Dubphonic

Albums
88697-relight-sam-01092010-1955 11909-smoke-signals-lun-09282009-1944

Pourquoi Dieu a inventé le chat ? Pour que l’homme puisse caresser le tigre Victor Hugo

Tous les moyens sont bons pour combattre l’ennemi invisible, de plus en plus nombreux. Trio parisien né en 1999, mais élevé dans la forêt magique où il fait pousser son inspiration, Dubphonic prend rapidement le maquis et s’installe à Chicago le temps d’enregistrer un premier maxi pour Guidance Recordings.
A l’époque, déjà, le message est clair :  »War No More ! » retour en Europe, passage à Vienne pour prêter main forte à Richard Dorfmeister (file under Tosca), leader charismatique de la faction G-Stone, groupuscule dub à vocation expérimentale.

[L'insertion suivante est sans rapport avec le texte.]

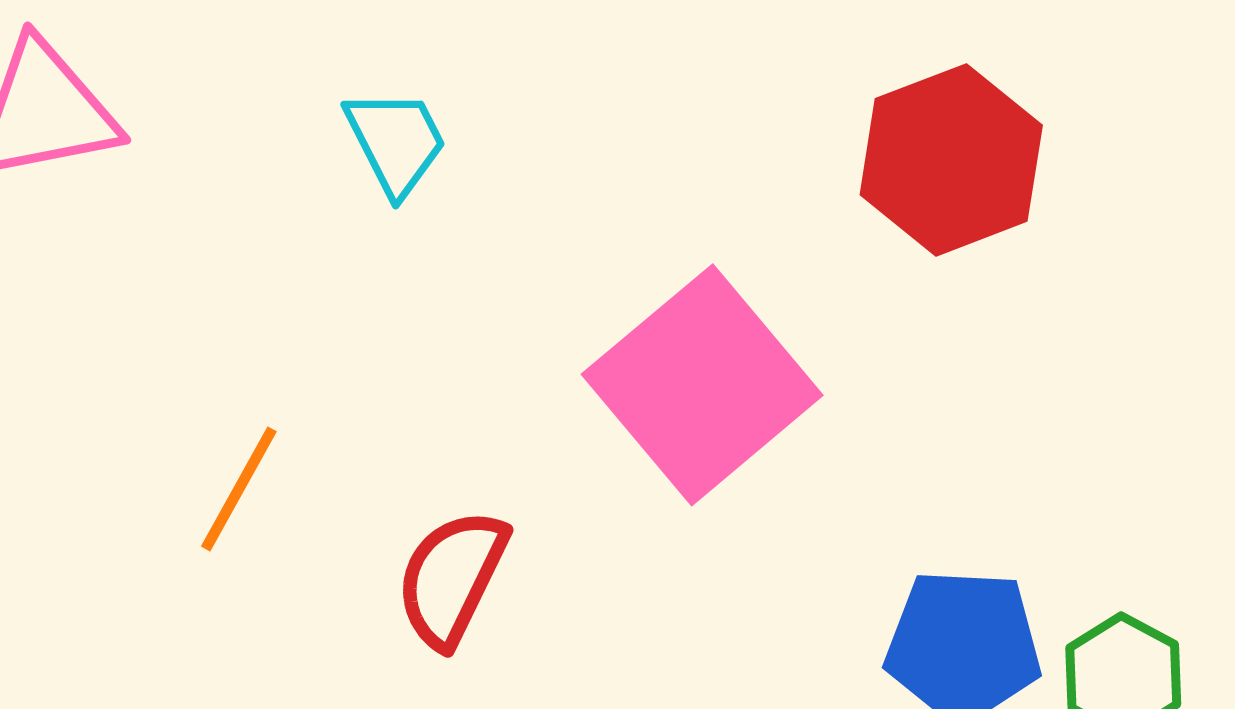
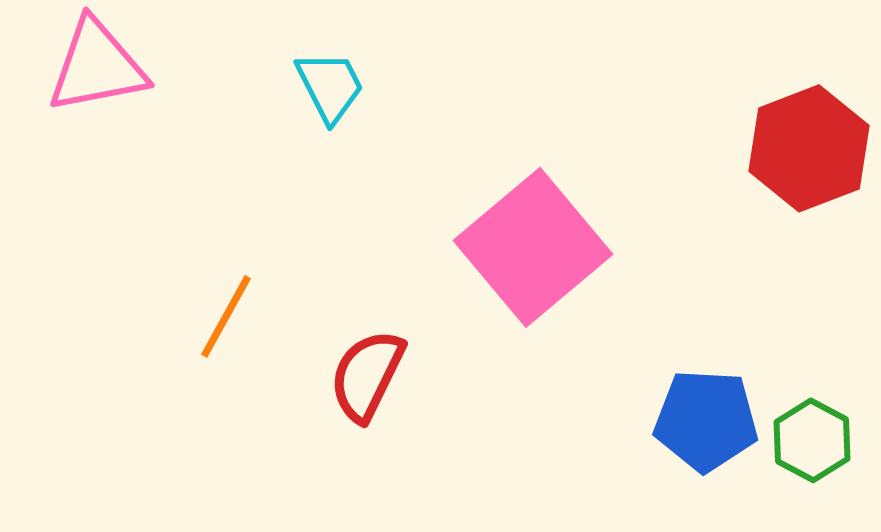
red hexagon: (951, 160) -> (809, 148), moved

Des archives de l’époque reste l’Orozco Dubphonic mix publié à l’origine sur l’album  »Suzuki In Dub » (G-Stone Recordings 2000). Beaucoup copié, jamais collé, très compilé ce remix illustrera entre autre une scène torride du neuvième épisode de la deuxième saison de la cultissime série  »Six Feet Under ».
La musique de Dubphonic est sexuelle d’origine tantrique. c’est dans le train de nuit Vienne/Hambourg que Dubphonic – cellule de résistance mobile – remixe  »Jah Jah Is A Guiding Star » (Jah Jah est une boussole) du vétéran Linval Thompson pour la compilation  »Select Cuts From Blood & Fire Chapter 2 »(Echobeach 2000).

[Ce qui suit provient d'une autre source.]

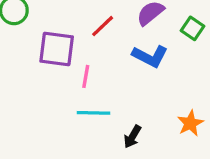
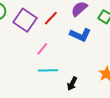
purple square: (57, 49) -> (25, 20), moved, turned 30
pink line: (86, 76) -> (42, 49), turned 32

S’ensuit une période marquée par un séjour de Ben à la Betty Ford Clinic pour soigner une sévère addiction à l’écho, la disparition d’Alexis en studio pour l’enregistrement du premier album solo d’Alexkid (Bienvenida – F-Communications) et l’exil provisoire de Stéfane – tombé amoureux d’une éthiopienne – à Djibouti.
Mais l’appel de la forêt est irrésistible et le groupe se retrouve à gauche de la lune pour une tournée mondiale française en première partie des Japonais d’Audioactive (province) et au Batofar. Tous les moyens sont bons pour combattre le mal… c’est ce qui réunit Stéfane Goldman (guitare, subassophone, programmation), Sylvain  »ben » Mosca (guitare, mélodica à trois notes, programmation) et Alexis Mauri aka Alexid (programmation, réverbérations à l’ancienne, production) qui décident de terminer  »Smoke Signals » dans un studio discret du 10ème arrondissement de Paris (France).